-------- Information provided

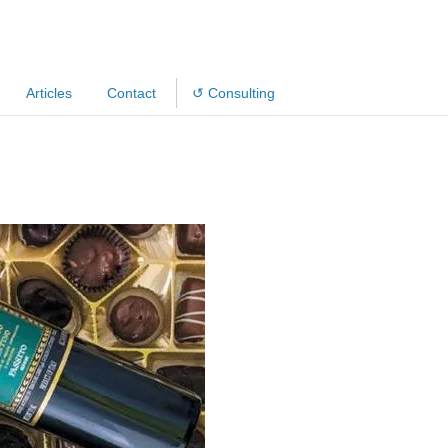
Articles
Contact
↺ Consulting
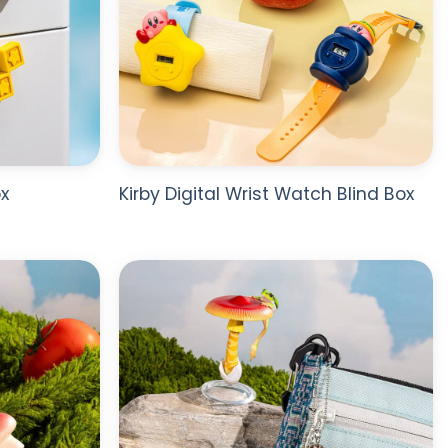
x
Kirby Digital Wrist Watch Blind Box
ADD TO
ADD TO
WISHLIST
WISHLIST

----------------

Copy every line of text from the entries exactly, leaving out the pictures.

**Exercise solution:**
Articles
Contact
↺ Consulting
x
Kirby Digital Wrist Watch Blind Box
ADD TO
ADD TO
WISHLIST
WISHLIST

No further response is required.